- Born: 10 January 1970 (age 56)
- Occupation: Nurse
- Criminal charge: Murder

Details
- Locations: François Quesnay Hospital, Mantes-la-Jolie, Paris
- Killed: 30
- Date apprehended: 1998

= Christine Malèvre =

French murderer

Christine Malèvre (born 10 January 1970) is a former nurse who was arrested in 1998 on suspicion of having killed as many as 30 patients. She confessed to some of the murders, but claimed she had done so at the request of the patients, who were all terminally ill. France, however, does not recognize a right to die, and Malèvre eventually recanted most of her confessions. The families of several of her victims strongly denied that their relatives had expressed any will to die, much less asked Malèvre to kill them.

==Charges==

Malèvre initially admitted to assisting in the deaths of 30 terminally ill patients at François Quesnay Hospital in Mantes-la-Jolie. She later recanted, stating that she had made her original confession under duress. Although originally charged with the lesser charge of manslaughter, Malèvre's charge was upgraded to murder, following a report stating that she had a “morbid fascination” with death and disease—patients were three to four times more likely to die during her duty periods.

According to Olivier Morice, a lawyer for families of five patients who had died in Malèvre's care, the charge of murder came about because the judge had realized “we are dealing with a serial killer more than with a Madonna of euthanasia”.

Shortly after her release on bail, Malèvre tried unsuccessfully to commit suicide by overdosing on drugs.

==Trial==

Malèvre went on trial in Versailles on 20 January 2003 on charges of murdering seven gravely ill patients between 1997 and 1998. She faced up to life in prison. She admitted to having killed four patients by injecting them with lethal doses of morphine, potassium or other drugs, but denied being responsible for the other three deaths. She stated that her reason for lethally injecting these patients was because the patients requested to die, and she helped them to do so out of compassion. In a book she later wrote, called “My Confession”, Malèvre stated “I helped people to end their suffering and depart in peace. I did not kill. I am not a criminal.”

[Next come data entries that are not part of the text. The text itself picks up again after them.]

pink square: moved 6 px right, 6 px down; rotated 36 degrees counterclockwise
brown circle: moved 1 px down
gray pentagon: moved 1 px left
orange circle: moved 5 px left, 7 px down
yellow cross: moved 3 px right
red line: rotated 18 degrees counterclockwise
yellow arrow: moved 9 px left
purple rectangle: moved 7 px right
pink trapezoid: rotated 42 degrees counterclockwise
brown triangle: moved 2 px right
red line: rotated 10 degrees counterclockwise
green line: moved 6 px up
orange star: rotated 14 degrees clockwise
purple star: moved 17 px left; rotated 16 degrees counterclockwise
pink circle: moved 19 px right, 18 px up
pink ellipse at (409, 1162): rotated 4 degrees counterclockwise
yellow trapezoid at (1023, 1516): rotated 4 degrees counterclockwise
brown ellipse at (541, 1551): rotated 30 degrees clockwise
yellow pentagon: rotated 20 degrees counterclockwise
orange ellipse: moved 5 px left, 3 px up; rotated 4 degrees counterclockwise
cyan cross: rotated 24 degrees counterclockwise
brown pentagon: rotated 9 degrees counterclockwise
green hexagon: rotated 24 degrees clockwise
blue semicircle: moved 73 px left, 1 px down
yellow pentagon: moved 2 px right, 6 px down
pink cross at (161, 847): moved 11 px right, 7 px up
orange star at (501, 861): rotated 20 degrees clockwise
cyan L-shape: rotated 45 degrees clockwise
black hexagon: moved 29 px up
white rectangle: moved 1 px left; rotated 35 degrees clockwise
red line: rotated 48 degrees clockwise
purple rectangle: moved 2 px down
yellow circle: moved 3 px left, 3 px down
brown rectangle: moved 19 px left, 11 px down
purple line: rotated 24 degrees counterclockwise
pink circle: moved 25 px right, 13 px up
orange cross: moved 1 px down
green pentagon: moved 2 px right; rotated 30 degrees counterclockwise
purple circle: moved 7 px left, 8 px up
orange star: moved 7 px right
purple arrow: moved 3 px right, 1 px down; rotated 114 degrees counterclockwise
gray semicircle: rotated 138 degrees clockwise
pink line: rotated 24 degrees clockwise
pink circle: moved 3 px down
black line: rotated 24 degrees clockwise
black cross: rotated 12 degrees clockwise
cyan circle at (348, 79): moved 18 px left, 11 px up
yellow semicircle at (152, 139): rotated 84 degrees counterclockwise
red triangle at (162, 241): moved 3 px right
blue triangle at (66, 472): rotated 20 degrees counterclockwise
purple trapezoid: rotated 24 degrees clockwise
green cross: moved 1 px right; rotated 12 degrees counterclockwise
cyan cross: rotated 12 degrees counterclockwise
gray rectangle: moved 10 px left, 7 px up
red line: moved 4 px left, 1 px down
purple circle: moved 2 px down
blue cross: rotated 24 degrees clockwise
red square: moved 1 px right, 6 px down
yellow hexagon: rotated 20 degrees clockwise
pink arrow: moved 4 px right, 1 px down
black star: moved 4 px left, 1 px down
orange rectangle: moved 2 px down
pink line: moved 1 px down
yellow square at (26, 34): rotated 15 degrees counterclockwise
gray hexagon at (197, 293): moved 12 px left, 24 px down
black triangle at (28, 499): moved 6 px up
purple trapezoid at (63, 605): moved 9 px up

Prosecutors did not agree with her statement. Having been nicknamed "the black widow" by her colleagues, prosecutors told the court that Malèvre's motives for ending the lives of her patients were not merciful, but rather due to her morbid fascination with death and illness; by killing these patients, she was satisfying her compulsions. Families of the deceased also went on the record agreeing with the prosecution that Malèvre killed for her own good, not for the good of her patients, denying that their relatives had ever asked to die, statements which would later turn many of Malèvre's supporters against her.

==Sentencing==

After a four-hour deliberation, Malèvre was sentenced to ten years' imprisonment for the murder of six of the seven patients she was accused of killing. She was also permanently banned from working as a nurse.

==Public opinion controversy==

France disallows euthanasia, unlike its neighbours, Belgium and the Netherlands. Malèvre's arrest raised a national debate over the case itself as well as over the controversial topic of euthanasia in France. The country was divided between strong Roman Catholic hostility towards euthanasia and mounting pressure from the liberals to decriminalize assisted suicide.

After initially admitting to having helped 30 gravelly ill patients kill themselves, Malèvre received an outpouring of support from both the public and from ministers. She received over 5,000 letters from the public showing support and appreciation for her acts of compassion, and health minister Bernard Kouchner stated that people should avoid hasty moral judgement when it came to Malèvre's case.

The media were also generally sympathetic toward Malèvre, whom they described as a model nurse who was helping terminally ill patients to end their own lives. However, once details of the case were leaked by judges and family members, public opinion seemed to turn against Malèvre. These leaks stated that the terminally ill patients had neither wanted nor asked her to aid in their suicides. The principal French association supporting the right to die immediately dropped its support for Malèvre. Public opinion quickly turned against her to support the prosecution's opinion that she did not help her patients, but rather was a serial killer who murdered them to satisfy her own compulsions.